━━━ Given information

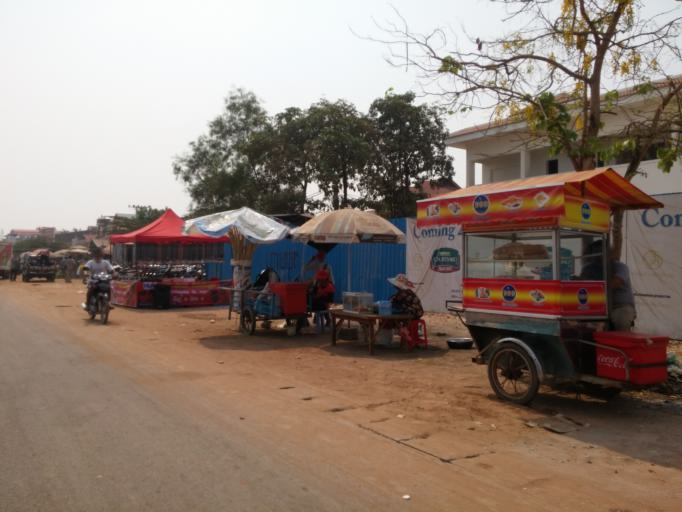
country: KH
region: Siem Reap
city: Siem Reap
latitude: 13.3593
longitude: 103.8812
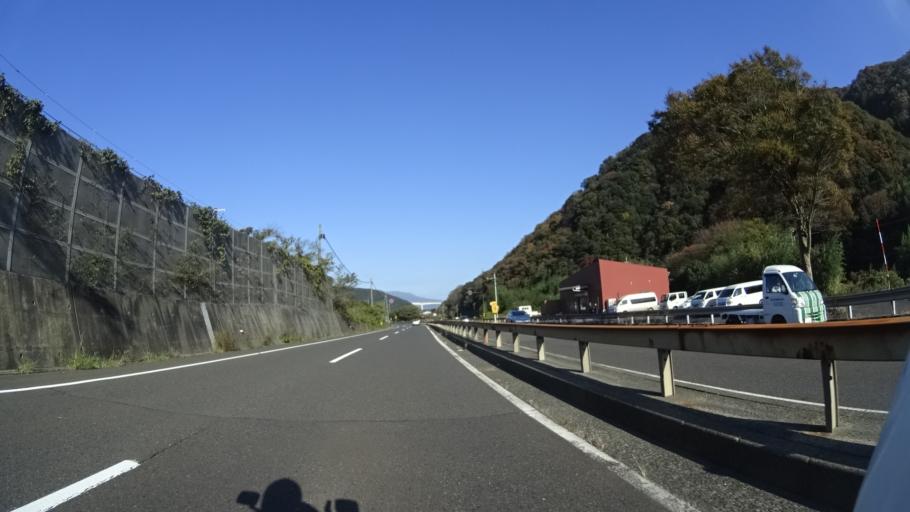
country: JP
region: Fukui
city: Tsuruga
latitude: 35.6072
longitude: 136.0882
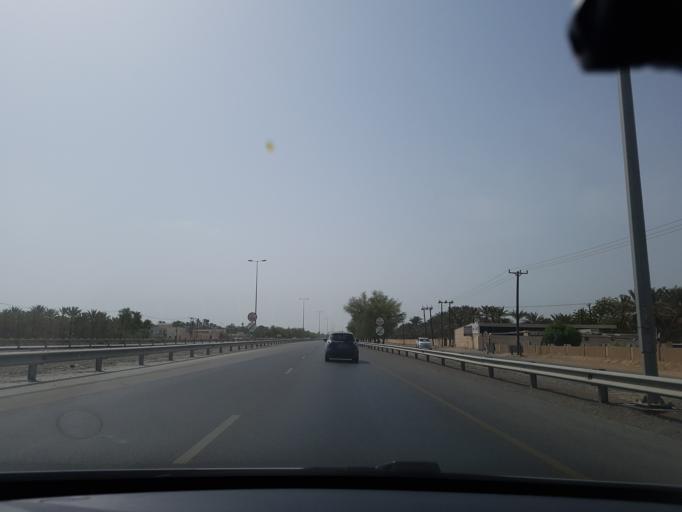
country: OM
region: Al Batinah
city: Al Khaburah
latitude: 23.9593
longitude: 57.1003
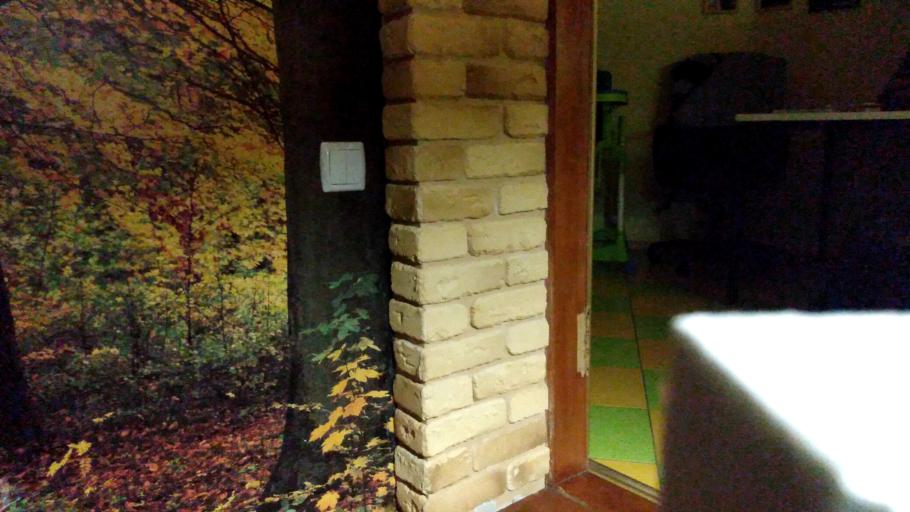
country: RU
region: Vologda
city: Lipin Bor
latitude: 60.7474
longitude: 38.0521
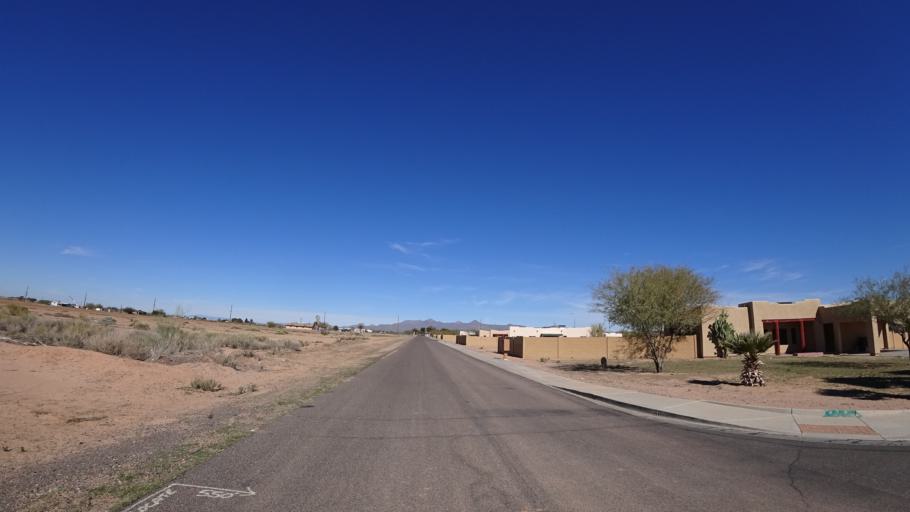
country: US
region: Arizona
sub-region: Maricopa County
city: Mesa
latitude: 33.4920
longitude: -111.8166
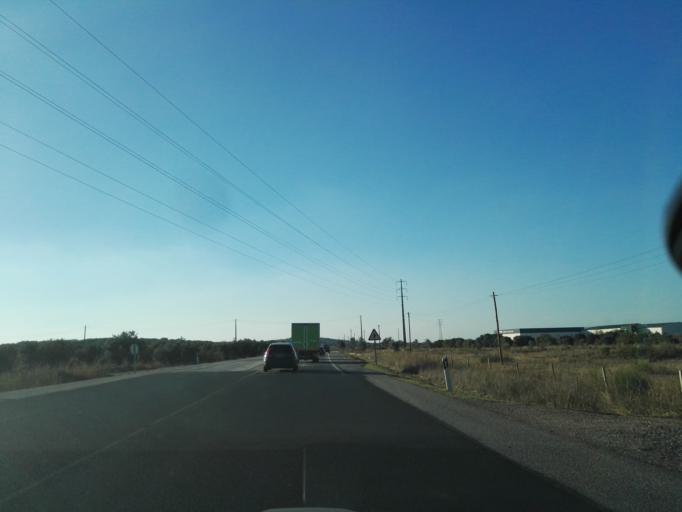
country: PT
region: Evora
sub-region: Borba
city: Borba
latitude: 38.8214
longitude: -7.4966
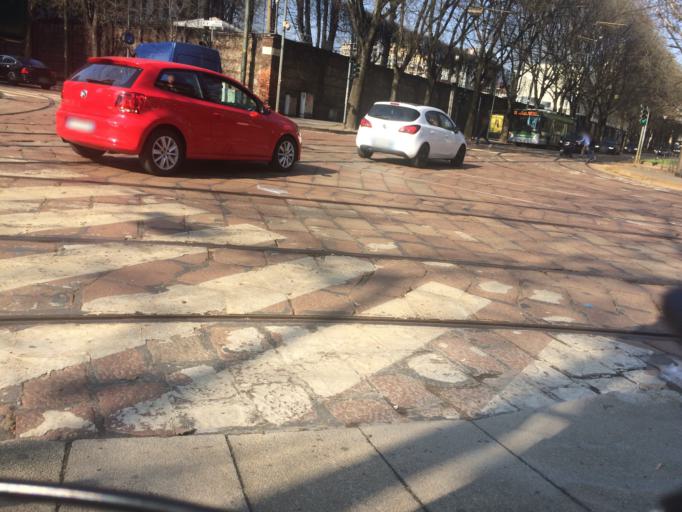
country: IT
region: Lombardy
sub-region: Citta metropolitana di Milano
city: Milano
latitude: 45.4722
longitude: 9.1673
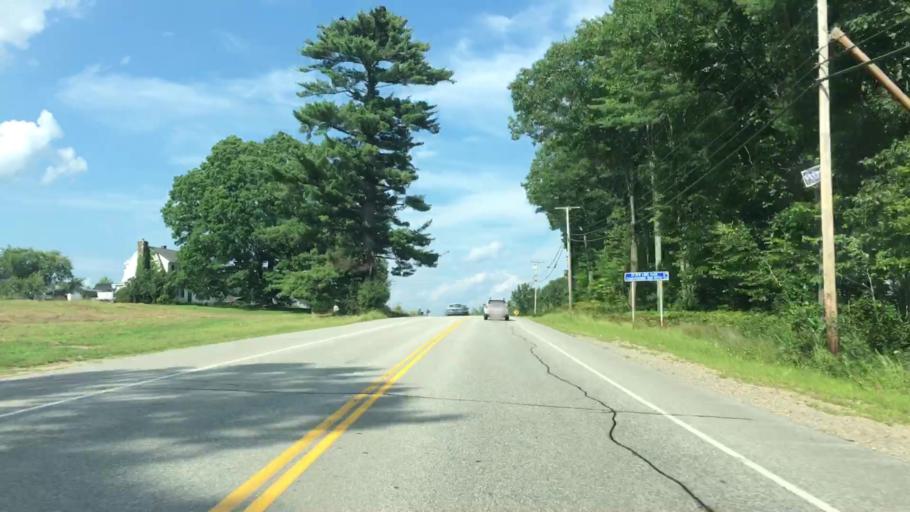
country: US
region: New Hampshire
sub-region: Belknap County
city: Sanbornton
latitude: 43.4699
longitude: -71.5453
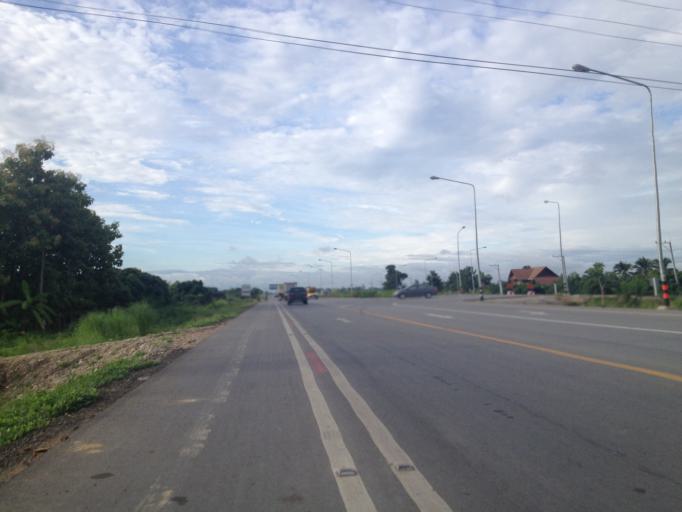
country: TH
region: Chiang Mai
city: San Pa Tong
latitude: 18.6355
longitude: 98.8404
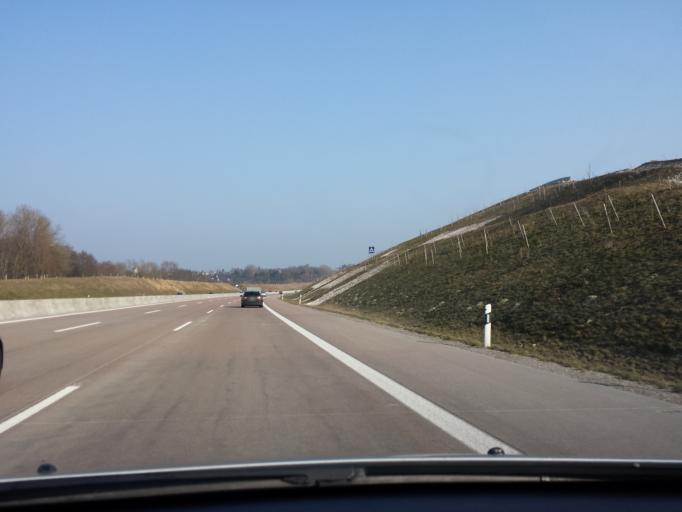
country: DE
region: Bavaria
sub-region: Swabia
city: Rettenbach
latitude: 48.4316
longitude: 10.3637
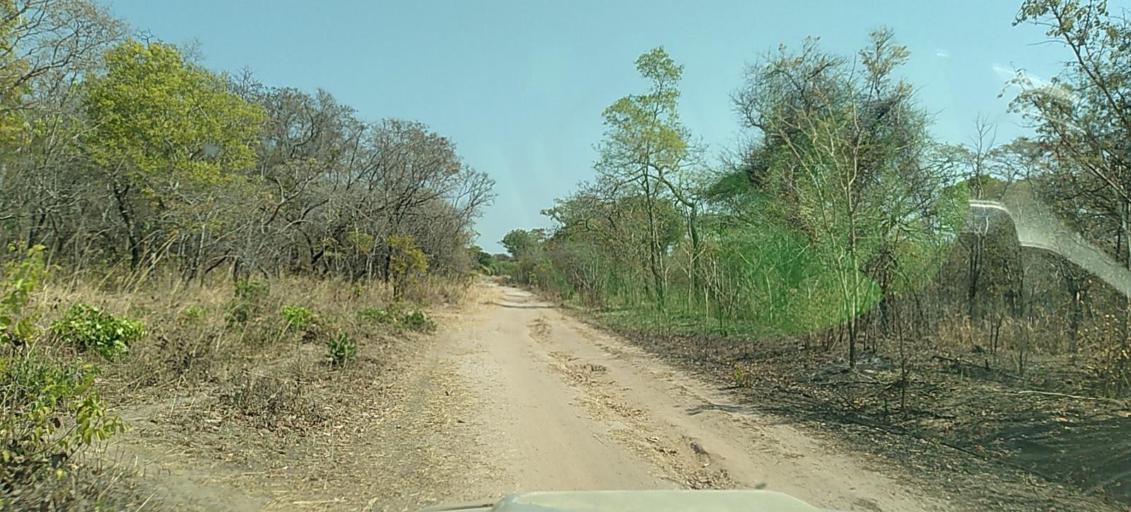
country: ZM
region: North-Western
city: Kalengwa
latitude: -13.2970
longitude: 24.7915
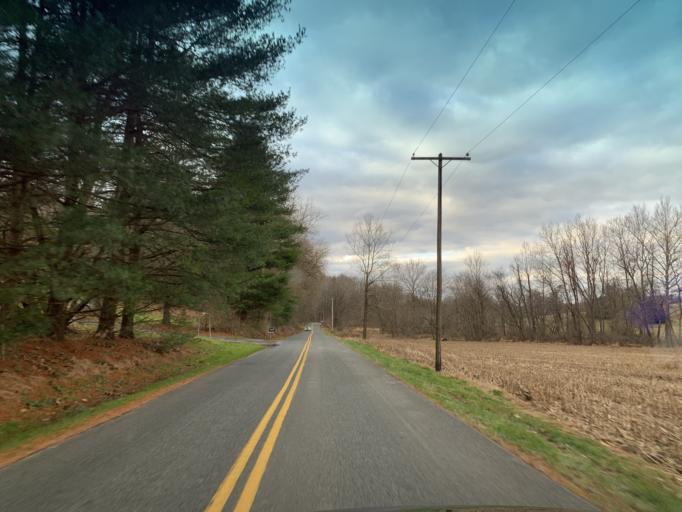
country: US
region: Maryland
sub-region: Harford County
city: Jarrettsville
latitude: 39.6589
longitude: -76.4426
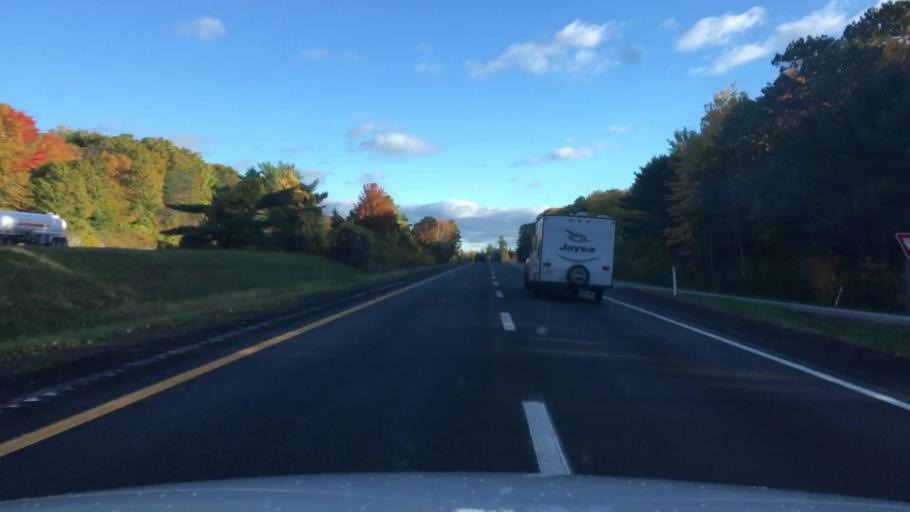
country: US
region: Maine
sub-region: Penobscot County
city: Orono
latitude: 44.8742
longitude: -68.7013
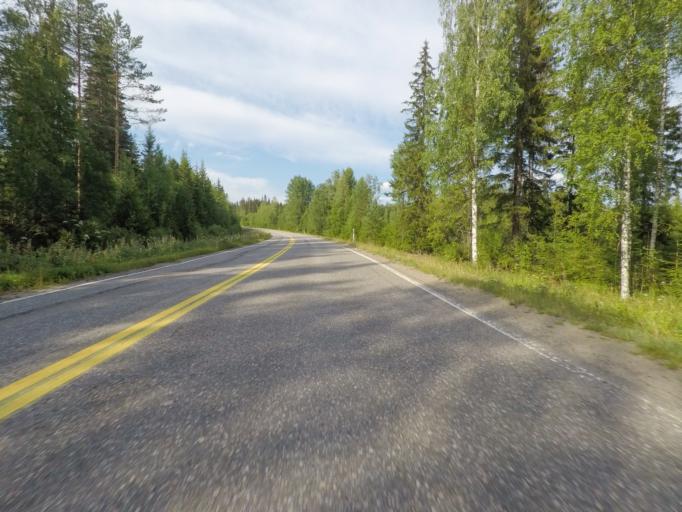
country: FI
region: Southern Savonia
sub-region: Savonlinna
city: Sulkava
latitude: 61.8447
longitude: 28.4710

━━━━━━

> Exercise instructions: Rewrite all of the material above with "city" replaced by "locality" and everything else left as it is. Leave out the pictures.

> Solution to this exercise:
country: KH
region: Siem Reap
locality: Siem Reap
latitude: 13.3593
longitude: 103.8812
country: JP
region: Fukui
locality: Tsuruga
latitude: 35.6072
longitude: 136.0882
country: OM
region: Al Batinah
locality: Al Khaburah
latitude: 23.9593
longitude: 57.1003
country: RU
region: Vologda
locality: Lipin Bor
latitude: 60.7474
longitude: 38.0521
country: US
region: Arizona
sub-region: Maricopa County
locality: Mesa
latitude: 33.4920
longitude: -111.8166
country: PT
region: Evora
sub-region: Borba
locality: Borba
latitude: 38.8214
longitude: -7.4966
country: IT
region: Lombardy
sub-region: Citta metropolitana di Milano
locality: Milano
latitude: 45.4722
longitude: 9.1673
country: US
region: New Hampshire
sub-region: Belknap County
locality: Sanbornton
latitude: 43.4699
longitude: -71.5453
country: TH
region: Chiang Mai
locality: San Pa Tong
latitude: 18.6355
longitude: 98.8404
country: DE
region: Bavaria
sub-region: Swabia
locality: Rettenbach
latitude: 48.4316
longitude: 10.3637
country: ZM
region: North-Western
locality: Kalengwa
latitude: -13.2970
longitude: 24.7915
country: US
region: Maryland
sub-region: Harford County
locality: Jarrettsville
latitude: 39.6589
longitude: -76.4426
country: US
region: Maine
sub-region: Penobscot County
locality: Orono
latitude: 44.8742
longitude: -68.7013
country: FI
region: Southern Savonia
sub-region: Savonlinna
locality: Sulkava
latitude: 61.8447
longitude: 28.4710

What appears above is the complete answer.